Problem to solve: Reproduce the material below only from the line with "This is the" to the line with "To build and", both included, keeping each line exact and dropping the pictures.

Dataset extract section start

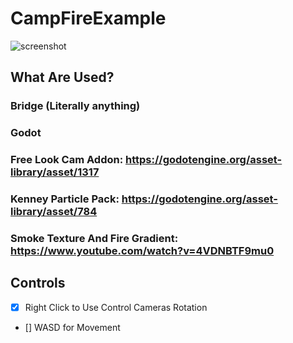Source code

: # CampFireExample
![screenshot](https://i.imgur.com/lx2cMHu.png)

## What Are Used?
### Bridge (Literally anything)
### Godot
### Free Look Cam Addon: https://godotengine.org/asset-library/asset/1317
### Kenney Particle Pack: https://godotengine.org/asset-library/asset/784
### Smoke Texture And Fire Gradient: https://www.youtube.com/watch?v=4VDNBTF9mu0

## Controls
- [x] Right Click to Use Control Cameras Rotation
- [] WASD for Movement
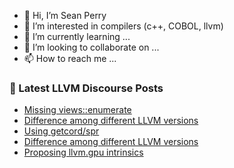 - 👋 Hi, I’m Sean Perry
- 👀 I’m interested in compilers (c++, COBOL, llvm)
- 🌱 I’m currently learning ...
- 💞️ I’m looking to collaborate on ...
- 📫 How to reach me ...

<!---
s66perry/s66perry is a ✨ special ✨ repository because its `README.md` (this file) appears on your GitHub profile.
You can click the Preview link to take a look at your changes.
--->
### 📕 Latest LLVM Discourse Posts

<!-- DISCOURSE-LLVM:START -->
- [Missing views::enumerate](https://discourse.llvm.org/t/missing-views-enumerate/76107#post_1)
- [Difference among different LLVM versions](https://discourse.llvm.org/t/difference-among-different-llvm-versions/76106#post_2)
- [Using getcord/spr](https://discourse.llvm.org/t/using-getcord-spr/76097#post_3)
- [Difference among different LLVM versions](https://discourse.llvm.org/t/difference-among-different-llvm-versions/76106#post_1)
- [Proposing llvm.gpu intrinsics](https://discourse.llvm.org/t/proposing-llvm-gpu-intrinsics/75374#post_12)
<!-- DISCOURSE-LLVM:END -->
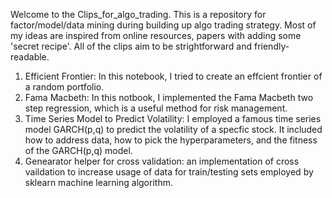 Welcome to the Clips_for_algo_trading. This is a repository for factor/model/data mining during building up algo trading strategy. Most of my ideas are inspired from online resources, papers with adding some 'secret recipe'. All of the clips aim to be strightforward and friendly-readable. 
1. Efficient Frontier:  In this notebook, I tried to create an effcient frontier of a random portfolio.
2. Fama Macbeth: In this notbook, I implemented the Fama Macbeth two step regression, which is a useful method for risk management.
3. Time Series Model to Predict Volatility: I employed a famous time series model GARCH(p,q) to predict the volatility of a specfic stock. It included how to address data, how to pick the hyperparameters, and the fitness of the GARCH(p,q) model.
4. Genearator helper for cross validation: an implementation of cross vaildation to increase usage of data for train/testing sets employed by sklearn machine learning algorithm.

Dataset extract section end
Dataset extract section start

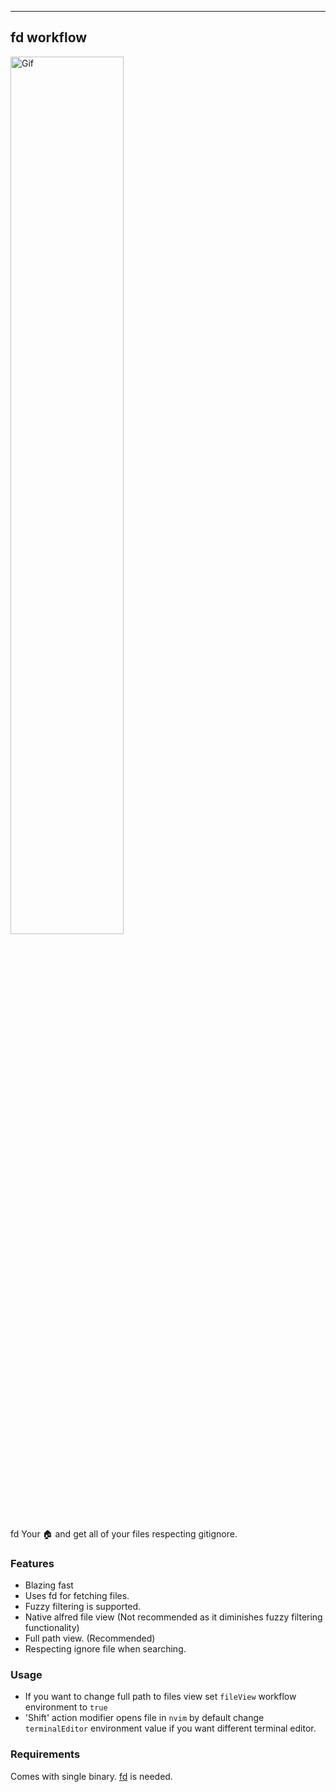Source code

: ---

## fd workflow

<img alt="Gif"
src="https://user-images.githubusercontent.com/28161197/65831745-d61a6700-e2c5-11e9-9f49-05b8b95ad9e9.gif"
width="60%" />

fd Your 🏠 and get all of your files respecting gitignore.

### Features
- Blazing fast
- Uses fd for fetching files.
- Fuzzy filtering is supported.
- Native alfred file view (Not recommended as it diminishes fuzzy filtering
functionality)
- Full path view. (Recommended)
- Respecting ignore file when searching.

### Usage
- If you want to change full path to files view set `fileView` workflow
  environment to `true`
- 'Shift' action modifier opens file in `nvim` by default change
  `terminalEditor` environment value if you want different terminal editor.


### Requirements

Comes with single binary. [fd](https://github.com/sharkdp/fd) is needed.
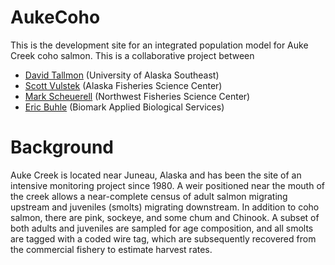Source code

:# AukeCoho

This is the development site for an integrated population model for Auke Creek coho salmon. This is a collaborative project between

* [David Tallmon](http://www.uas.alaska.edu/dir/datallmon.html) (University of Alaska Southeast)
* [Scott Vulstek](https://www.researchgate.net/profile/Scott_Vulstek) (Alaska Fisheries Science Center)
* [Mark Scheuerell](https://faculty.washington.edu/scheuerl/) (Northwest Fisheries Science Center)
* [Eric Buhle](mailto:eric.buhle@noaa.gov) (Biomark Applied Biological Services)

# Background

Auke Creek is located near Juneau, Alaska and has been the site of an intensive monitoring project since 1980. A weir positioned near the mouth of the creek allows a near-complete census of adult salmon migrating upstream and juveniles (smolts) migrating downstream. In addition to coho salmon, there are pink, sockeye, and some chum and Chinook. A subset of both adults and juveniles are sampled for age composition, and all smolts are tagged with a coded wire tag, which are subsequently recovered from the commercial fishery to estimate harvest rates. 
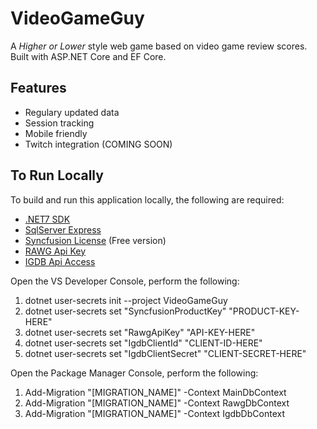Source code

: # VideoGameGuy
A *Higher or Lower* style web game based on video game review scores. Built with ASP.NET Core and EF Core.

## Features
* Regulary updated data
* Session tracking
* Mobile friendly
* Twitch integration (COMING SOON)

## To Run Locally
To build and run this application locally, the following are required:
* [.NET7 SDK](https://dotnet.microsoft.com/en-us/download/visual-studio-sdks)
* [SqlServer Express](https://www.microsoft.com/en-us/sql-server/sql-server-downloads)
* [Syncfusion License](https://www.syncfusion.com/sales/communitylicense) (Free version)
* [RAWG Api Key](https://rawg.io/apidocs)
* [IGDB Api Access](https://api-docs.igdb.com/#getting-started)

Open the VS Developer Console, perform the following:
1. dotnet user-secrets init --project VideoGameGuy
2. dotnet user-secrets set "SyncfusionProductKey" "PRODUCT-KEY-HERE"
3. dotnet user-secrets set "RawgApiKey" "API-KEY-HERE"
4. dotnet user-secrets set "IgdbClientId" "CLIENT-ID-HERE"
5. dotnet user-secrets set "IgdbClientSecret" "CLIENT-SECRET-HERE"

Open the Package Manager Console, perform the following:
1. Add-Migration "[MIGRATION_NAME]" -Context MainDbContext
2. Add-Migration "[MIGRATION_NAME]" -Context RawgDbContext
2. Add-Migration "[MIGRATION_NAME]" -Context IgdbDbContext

Dataset extract section end
Dataset extract section start

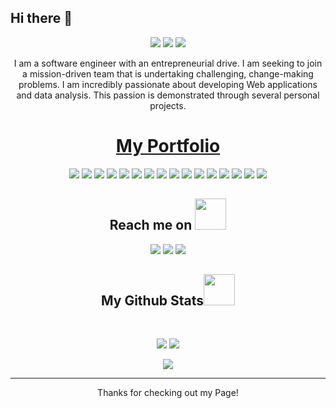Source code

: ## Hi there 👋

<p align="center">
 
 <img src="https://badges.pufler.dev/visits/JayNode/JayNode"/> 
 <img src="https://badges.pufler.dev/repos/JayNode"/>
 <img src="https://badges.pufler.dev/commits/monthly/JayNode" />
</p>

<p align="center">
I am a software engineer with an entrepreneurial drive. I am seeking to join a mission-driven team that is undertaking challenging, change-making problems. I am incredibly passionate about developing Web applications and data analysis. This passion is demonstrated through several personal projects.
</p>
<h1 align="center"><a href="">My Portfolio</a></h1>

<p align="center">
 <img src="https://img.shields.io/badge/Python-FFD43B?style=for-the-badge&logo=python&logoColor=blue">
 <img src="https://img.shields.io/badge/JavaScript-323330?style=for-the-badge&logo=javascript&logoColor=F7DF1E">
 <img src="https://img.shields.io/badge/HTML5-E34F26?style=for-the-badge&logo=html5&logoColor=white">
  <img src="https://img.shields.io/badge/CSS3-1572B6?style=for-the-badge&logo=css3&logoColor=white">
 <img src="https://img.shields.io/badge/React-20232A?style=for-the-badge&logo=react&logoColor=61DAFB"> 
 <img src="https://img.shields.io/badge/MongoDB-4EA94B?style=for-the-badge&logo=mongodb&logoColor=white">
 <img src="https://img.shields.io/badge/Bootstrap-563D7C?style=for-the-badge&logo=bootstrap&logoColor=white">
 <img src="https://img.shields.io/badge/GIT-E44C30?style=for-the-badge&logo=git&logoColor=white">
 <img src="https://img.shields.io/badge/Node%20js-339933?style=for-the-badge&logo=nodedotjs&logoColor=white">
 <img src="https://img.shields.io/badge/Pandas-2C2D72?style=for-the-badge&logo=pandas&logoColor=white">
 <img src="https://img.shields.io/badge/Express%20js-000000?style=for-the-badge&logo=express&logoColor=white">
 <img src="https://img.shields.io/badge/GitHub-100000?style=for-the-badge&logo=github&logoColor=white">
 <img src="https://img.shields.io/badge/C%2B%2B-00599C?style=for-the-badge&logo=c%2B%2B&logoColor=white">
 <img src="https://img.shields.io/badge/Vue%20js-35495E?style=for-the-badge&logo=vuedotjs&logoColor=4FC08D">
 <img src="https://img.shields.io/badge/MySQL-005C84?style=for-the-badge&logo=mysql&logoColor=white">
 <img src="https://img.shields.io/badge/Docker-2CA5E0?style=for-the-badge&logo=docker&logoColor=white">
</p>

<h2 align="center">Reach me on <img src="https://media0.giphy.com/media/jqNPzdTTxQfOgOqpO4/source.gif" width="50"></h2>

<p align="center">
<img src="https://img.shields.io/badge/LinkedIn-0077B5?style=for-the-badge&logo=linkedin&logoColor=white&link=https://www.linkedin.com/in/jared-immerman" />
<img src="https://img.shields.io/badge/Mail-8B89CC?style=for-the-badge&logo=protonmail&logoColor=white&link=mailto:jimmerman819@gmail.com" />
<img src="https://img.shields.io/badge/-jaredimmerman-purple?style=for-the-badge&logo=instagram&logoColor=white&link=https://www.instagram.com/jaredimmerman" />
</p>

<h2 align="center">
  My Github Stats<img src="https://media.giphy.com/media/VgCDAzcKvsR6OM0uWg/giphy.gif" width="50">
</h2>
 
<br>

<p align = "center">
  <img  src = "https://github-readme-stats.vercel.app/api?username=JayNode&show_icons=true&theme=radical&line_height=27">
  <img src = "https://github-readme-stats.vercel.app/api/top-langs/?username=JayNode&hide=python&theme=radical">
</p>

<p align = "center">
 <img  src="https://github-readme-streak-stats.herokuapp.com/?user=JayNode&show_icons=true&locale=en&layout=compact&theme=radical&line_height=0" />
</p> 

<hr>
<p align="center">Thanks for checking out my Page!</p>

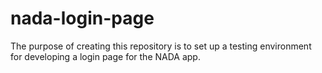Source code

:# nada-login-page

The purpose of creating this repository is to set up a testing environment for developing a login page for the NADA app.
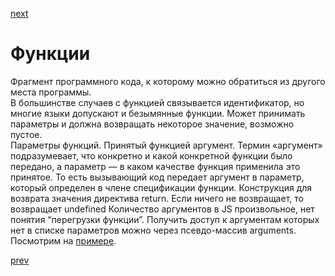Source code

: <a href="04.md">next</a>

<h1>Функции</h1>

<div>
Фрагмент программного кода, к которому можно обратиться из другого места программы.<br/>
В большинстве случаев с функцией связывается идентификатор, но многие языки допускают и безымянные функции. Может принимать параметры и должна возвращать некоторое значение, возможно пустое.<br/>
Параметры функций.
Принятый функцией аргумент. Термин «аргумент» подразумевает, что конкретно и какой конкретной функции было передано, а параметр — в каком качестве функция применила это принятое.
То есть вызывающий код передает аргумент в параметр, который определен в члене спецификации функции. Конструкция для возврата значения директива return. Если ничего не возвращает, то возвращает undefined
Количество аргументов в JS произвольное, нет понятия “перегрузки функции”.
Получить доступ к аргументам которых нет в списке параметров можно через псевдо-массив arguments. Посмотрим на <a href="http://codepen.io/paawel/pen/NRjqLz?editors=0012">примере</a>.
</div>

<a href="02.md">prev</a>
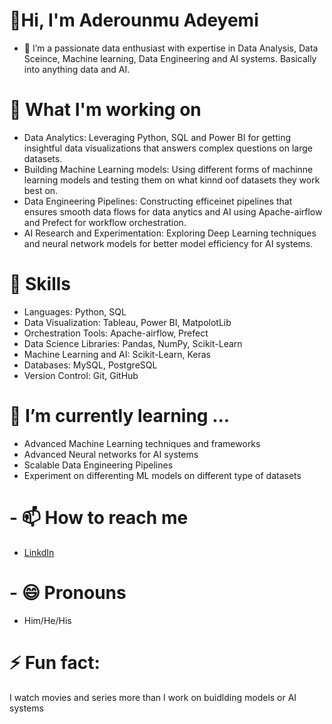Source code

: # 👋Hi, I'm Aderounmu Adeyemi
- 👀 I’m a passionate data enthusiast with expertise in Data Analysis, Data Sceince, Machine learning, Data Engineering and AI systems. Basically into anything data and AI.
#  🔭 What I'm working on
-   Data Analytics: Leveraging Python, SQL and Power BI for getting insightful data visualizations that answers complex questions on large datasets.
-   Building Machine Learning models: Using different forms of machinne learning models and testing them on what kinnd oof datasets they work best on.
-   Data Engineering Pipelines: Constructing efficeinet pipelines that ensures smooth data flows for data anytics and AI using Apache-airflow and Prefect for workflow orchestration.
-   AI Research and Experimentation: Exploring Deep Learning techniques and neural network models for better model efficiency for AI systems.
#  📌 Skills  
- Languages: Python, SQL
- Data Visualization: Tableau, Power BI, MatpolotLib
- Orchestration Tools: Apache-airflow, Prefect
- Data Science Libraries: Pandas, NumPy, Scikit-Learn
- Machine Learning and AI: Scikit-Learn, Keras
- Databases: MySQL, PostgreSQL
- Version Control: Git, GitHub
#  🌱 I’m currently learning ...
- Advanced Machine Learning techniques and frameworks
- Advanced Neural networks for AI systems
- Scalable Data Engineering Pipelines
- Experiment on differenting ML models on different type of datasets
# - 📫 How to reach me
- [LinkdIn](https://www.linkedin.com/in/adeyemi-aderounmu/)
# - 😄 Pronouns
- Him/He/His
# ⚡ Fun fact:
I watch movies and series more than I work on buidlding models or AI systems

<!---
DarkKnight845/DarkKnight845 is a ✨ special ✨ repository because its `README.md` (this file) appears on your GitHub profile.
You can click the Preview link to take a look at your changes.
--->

Dataset extract section end

Answer for the task:
This is the development site for an integrated population model for Auke Creek coho salmon. This is a collaborative project between

* [David Tallmon](http://www.uas.alaska.edu/dir/datallmon.html) (University of Alaska Southeast)
* [Scott Vulstek](https://www.researchgate.net/profile/Scott_Vulstek) (Alaska Fisheries Science Center)
* [Mark Scheuerell](https://faculty.washington.edu/scheuerl/) (Northwest Fisheries Science Center)
* [Eric Buhle](mailto:eric.buhle@noaa.gov) (Biomark Applied Biological Services)

# Background

Auke Creek is located near Juneau, Alaska and has been the site of an intensive monitoring project since 1980. A weir positioned near the mouth of the creek allows a near-complete census of adult salmon migrating upstream and juveniles (smolts) migrating downstream. In addition to coho salmon, there are pink, sockeye, and some chum and Chinook. A subset of both adults and juveniles are sampled for age composition, and all smolts are tagged with a coded wire tag, which are subsequently recovered from the commercial fishery to estimate harvest rates. 
Source code

: # VideoGameGuy
A *Higher or Lower* style web game based on video game review scores. Built with ASP.NET Core and EF Core.

## Features
* Regulary updated data
* Session tracking
* Mobile friendly
* Twitch integration (COMING SOON)

## To Run Locally
To build and run this application locally, the following are required:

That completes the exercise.